When he asked why the police had to be called to the scene, the inspector muttered a noncommittal answer, Galin says.
“It’s infuriating. [The inspector] needed the big, white Ashkenazi to stand in front of him in order to listen. We’re a society of disparity,” he says.
The issue of racism in Israeli society and demolitions of Bedouin villages were frequently discussed during the program, Galin says.
“People having their homes destroyed is terrible,” Shadi says.
“We’re all human beings and we know how much [home demolitions] hurt,” Anan agrees, but adds, “It isn’t going to stop me.”
An uphill battle
Unlike Jewish, Druze and Circassian Israelis, Bedouin Israelis are not required to enlist in the IDF, though some opt to do so.
However, in recent years, those numbers have begun to drop. Exact figures on the number of Bedouin Israelis entering the military are difficult to come by. (The IDF is generally loath to give out exact manpower statistics.) However, for a sense of the decrease’s scope, last month the army named its first Bedouin colonel, Hassan Abu Salb, whose explicit mission is to triple the enlistment from his community.
Though not directly related to Abu Salb’s promotion, the Bedouin mechina is also meant to confront this issue.
The Bir al-Maksur reservists cited discrimination as the cause for this drop in enlistment. The Academy for Bedouin Leadership in the Galilee participants say part of the problem is also a lack of outreach.

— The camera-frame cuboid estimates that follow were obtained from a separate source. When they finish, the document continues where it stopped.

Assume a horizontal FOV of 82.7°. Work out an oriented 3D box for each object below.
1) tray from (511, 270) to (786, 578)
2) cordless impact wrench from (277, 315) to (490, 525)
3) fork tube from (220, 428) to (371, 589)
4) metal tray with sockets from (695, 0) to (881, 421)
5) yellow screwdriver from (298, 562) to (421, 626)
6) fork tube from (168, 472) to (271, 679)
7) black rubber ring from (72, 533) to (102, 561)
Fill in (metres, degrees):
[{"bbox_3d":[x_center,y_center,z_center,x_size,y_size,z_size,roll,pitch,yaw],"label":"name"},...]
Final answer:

‘All my friends say we are frierim’
Bedouin teenagers would hear from older friends about their struggles in the military, but would not always hear about success stories, something the mechina hopes to address by introducing the participants to high-ranking Bedouin officers.
But the program has also met resistance.
For the comparatively small number of Bedouin Israelis who do go into the army, the concept of deferring that already voluntary service by at least six months has not immediately been accepted with open arms.

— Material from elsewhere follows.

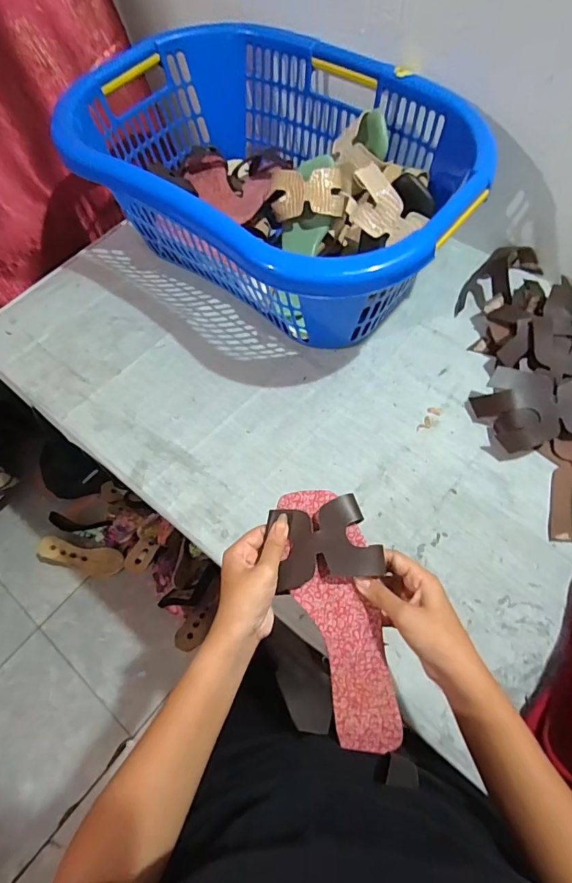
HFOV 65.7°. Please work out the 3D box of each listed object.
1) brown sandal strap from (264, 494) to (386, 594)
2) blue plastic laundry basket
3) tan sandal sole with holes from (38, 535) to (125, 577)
[{"bbox_3d":[0.036,0.092,0.407,0.094,0.011,0.072,-12,85,7],"label":"brown sandal strap"},{"bbox_3d":[-0.007,-0.395,0.703,0.594,0.235,0.395,30,69,18],"label":"blue plastic laundry basket"},{"bbox_3d":[-0.595,0.338,1.286,0.248,0.064,0.081,7,63,8],"label":"tan sandal sole with holes"}]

Musta recalls multiple arguments with his friends about the virtues of the program.
“All my friends say we are frierim,” he says, using Hebrew slang for “chumps.”
After months of publishing ads, conversing with community leaders, speaking in schools and answering parents’ questions, the program registered 21 participants. Six of them left or were asked to leave relatively early on, leaving the 15 who graduated, Galin says.
Next time, they hope to double that.
This first session of the mechina was offered free of charge, in part to entice parents. The cost for the next session, which will begin in August, is still being debated within the organization. The program needs to cover its costs, but since it is new, the mechina has not yet been able to demonstrate its value, Galin says.
‘I wrote twice as much in the mechina as I did in 12 years of school’
The graduates, however, have no doubt that the program has helped them develop as people and, no less importantly, learn Hebrew, which is meant to be taught in school but is not necessarily spoken in the community.
“I wrote twice as much in the mechina as I did in 12 years of school,” Anan says, in what is as much of a commendation of the program as it is an indictment of the Israeli education system.
“I’ll pay for people to go,” Musta offers, “whatever the cost.”